Now Evie must not only resist drooling over her boss but also figure out exactly who is sabotaging his work…and ensure he makes them pay.

After all, a good job is hard to find.

my review

I have got to stop letting TikTok convince me to read books. I’m having difficulty remembering a book that left me feeling as let down as this one did. First off, how did I miss that this is set in a fairytale setting? I’ll accept that the fact that I missed this is probably on me. But I was 100% put off when I finally realized what I had really signed on for in choosing to read this book. Just go ahead and preemptively roll your eyes. You’ll want to before you get very far into this story.

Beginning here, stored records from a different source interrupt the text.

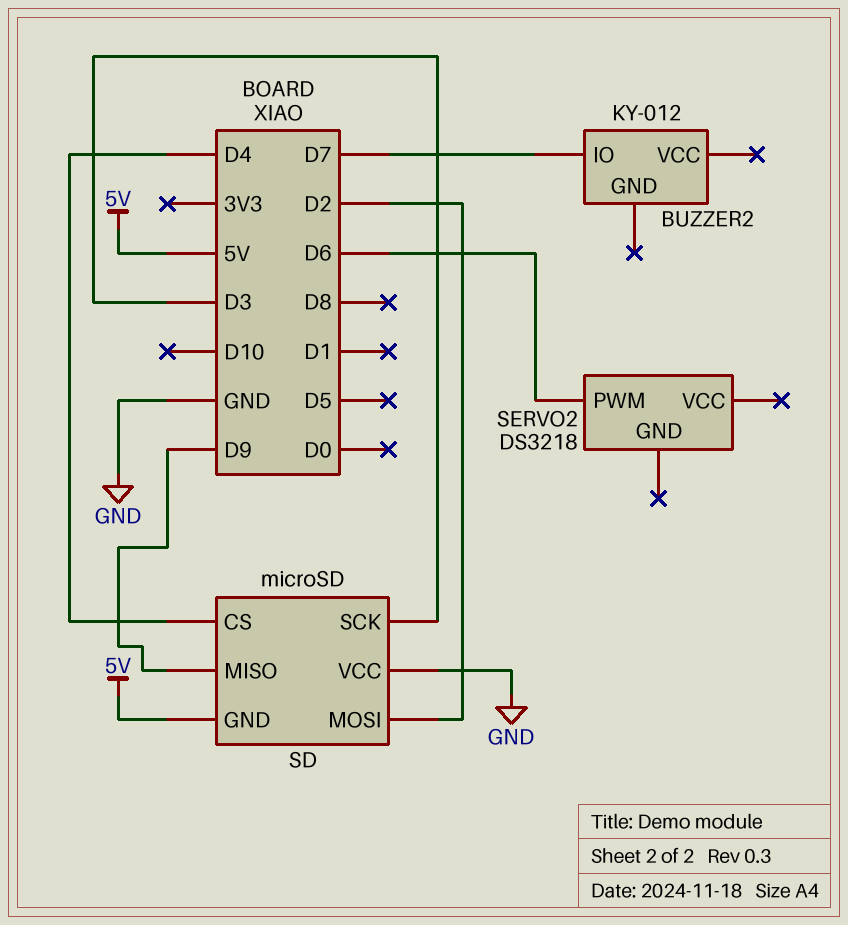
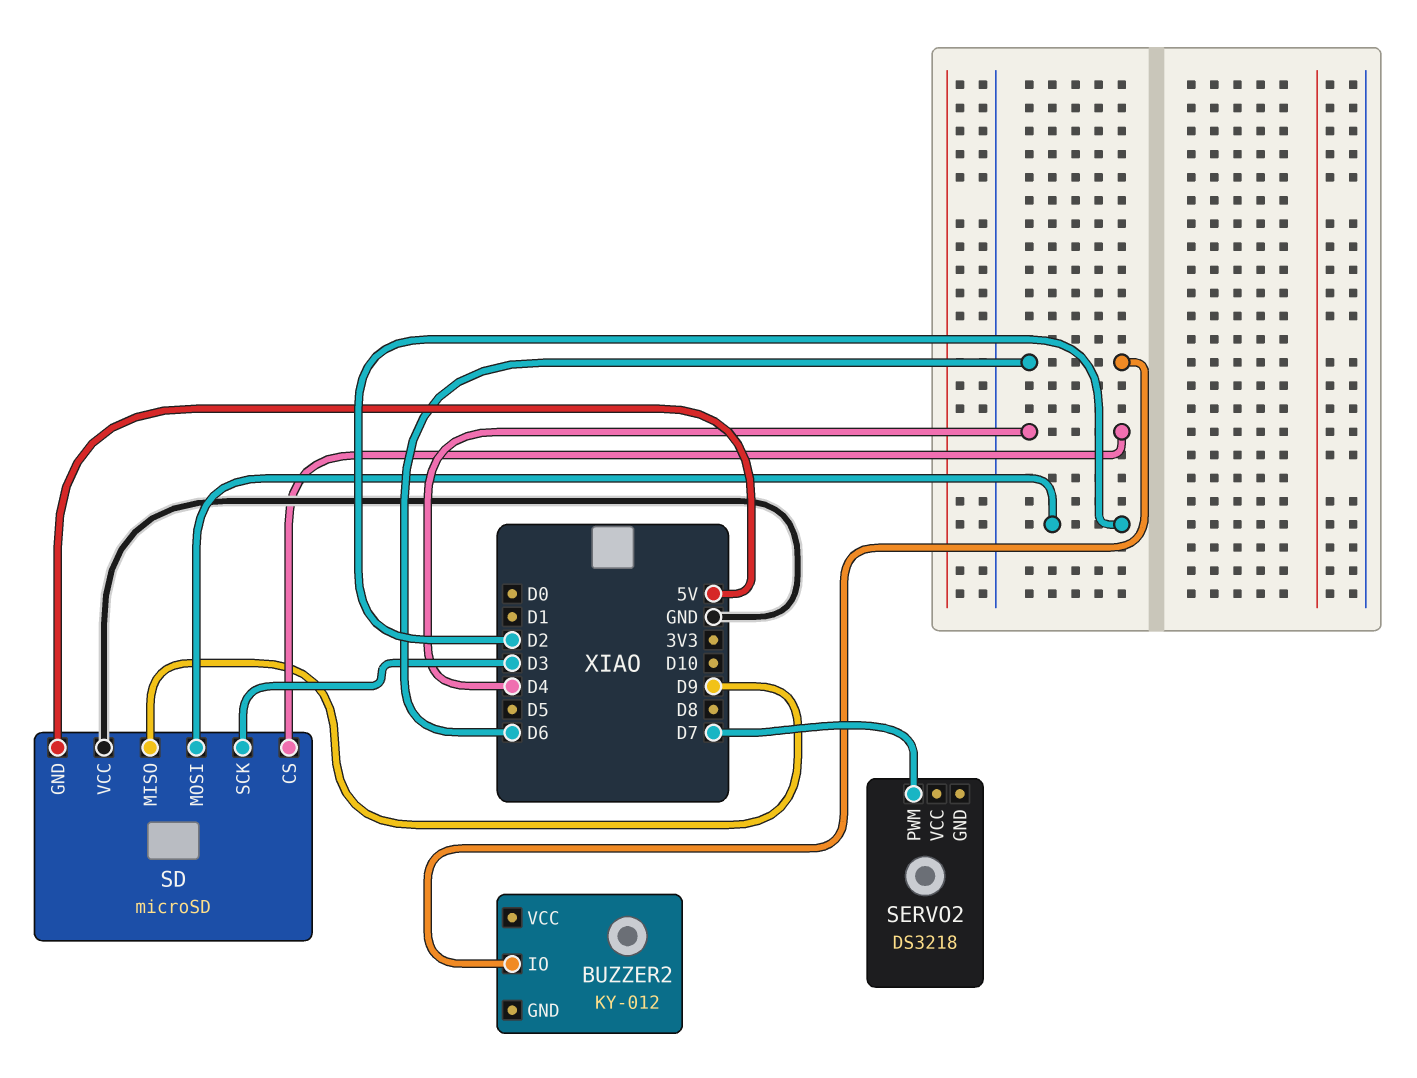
BUZZER2 pin IO: D7 -> D6
SERVO2 pin PWM: D6 -> D7

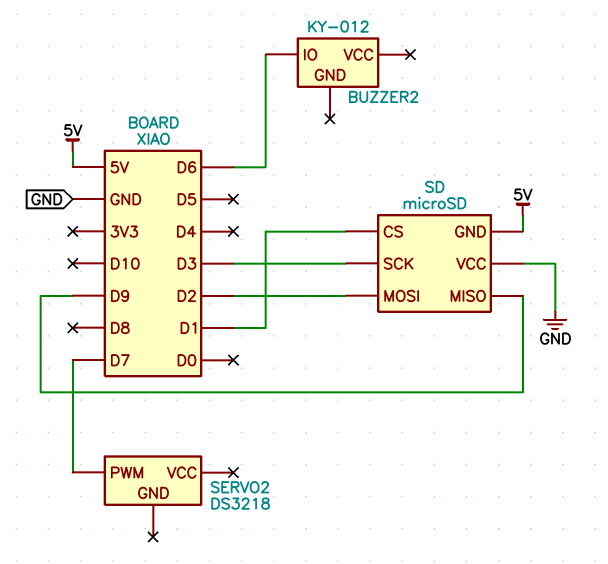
SD pin CS: D4 -> D1

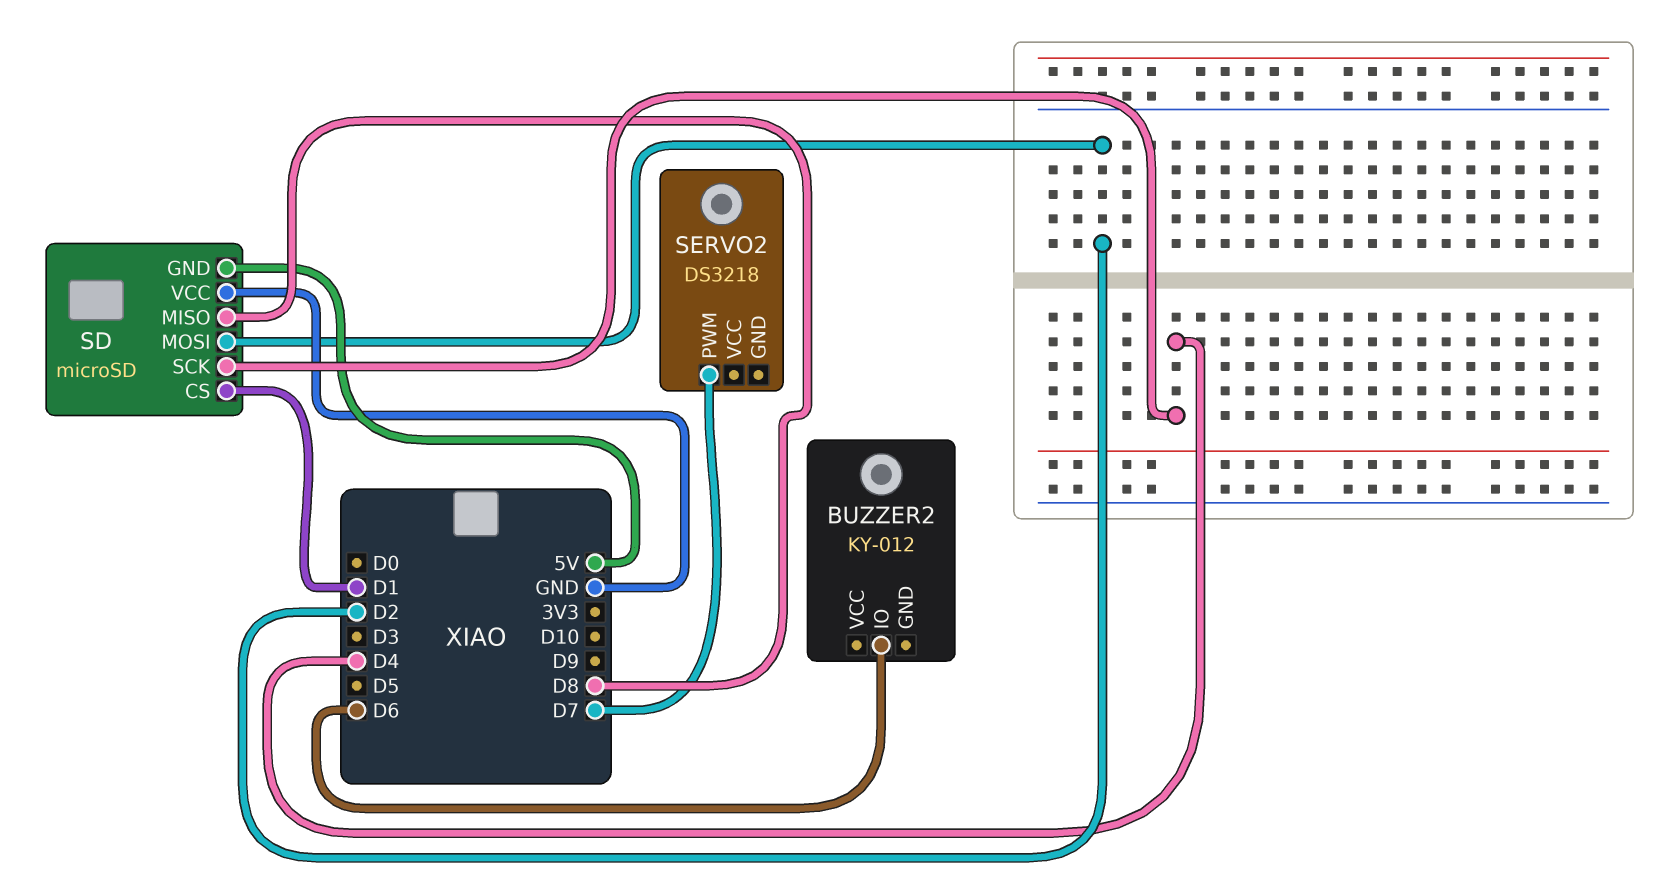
SD pin MISO: D9 -> D8
SD pin SCK: D3 -> D4

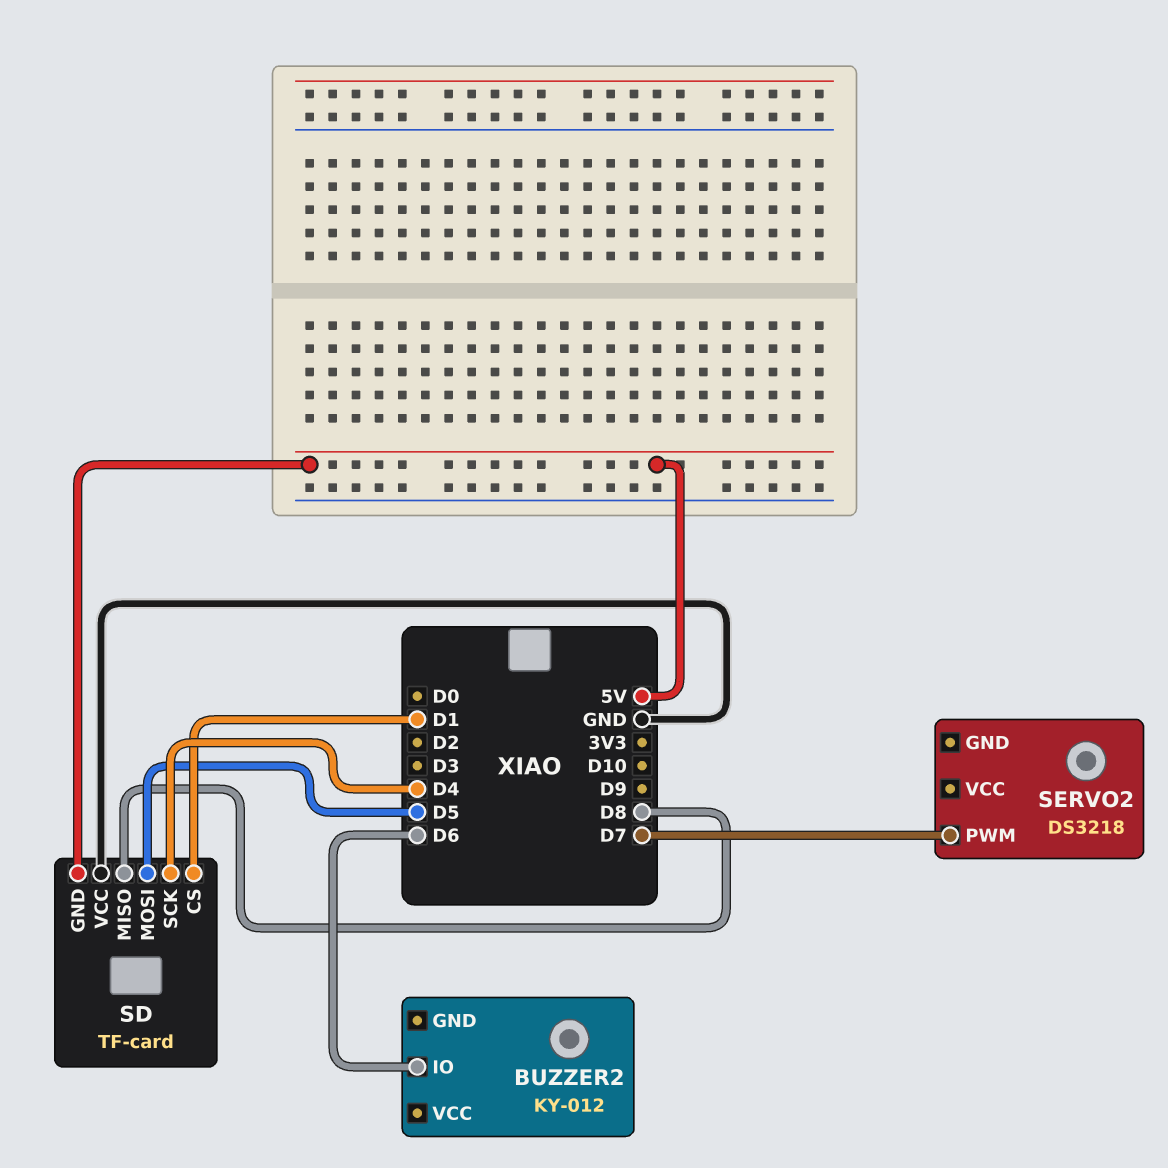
SD: microSD -> TF-card
SD pin MOSI: D2 -> D5

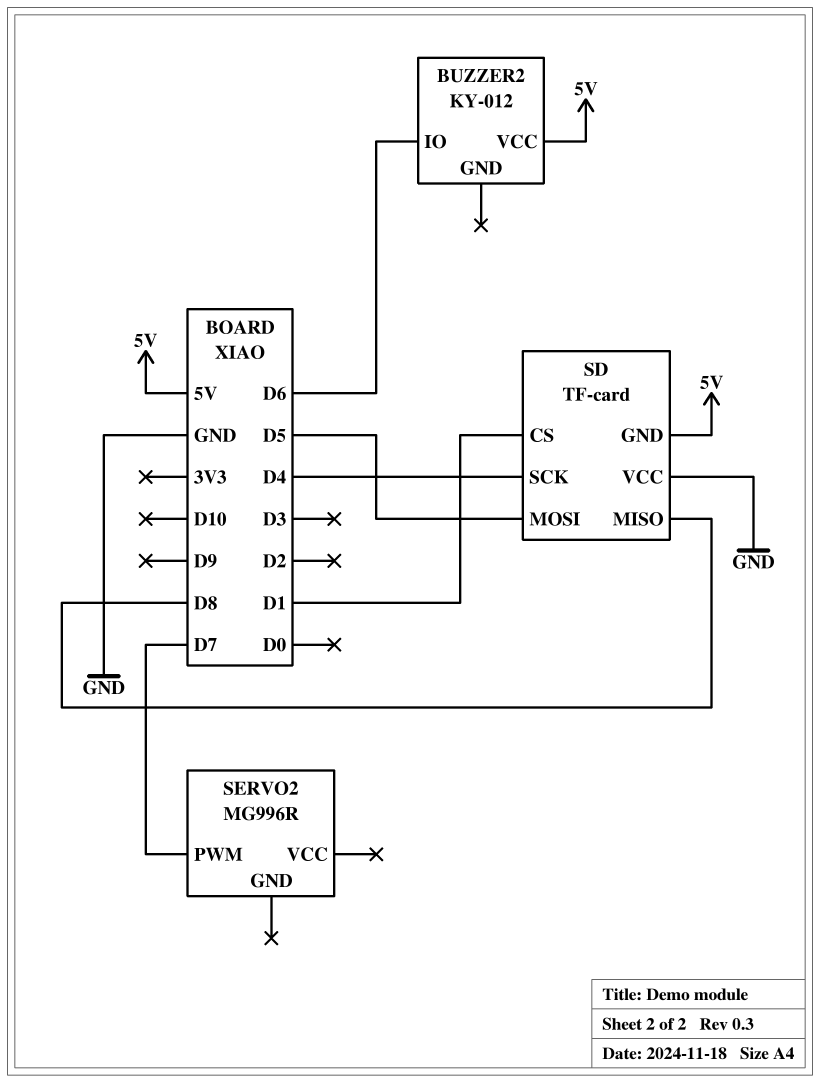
BUZZER2 pin VCC: none -> 5V
SERVO2: DS3218 -> MG996R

I could nitpick a million reasons this book didn’t work for me. But there are a few main ones I will concentrate on. First, I was bored silly. The book is working hard to be quirky and, yes, silly. But I’m fairly sure being bored silly was not the aim. There is far too little plot to keep a reader engaged. Second, the author tries far, far too hard to be funny, and most of the jokes don’t land. Third, how exactly are you going to title a book Assistant to the Villian and then write a villain that isn’t really a villain? I was incredibly disappointed and somehow also not at all surprised by this fact. Fourth, while the villain may not be villainous, he also isn’t particularly charismatic, and the heroine is a bland Mary Jane. Fifth, it ends on a cliffhanger…because, of course, it does. Sixth, the narrator (Em Eldridge) was wrong for the book. She did a fine technical job but didn’t carry it off in a tone that worked for the story.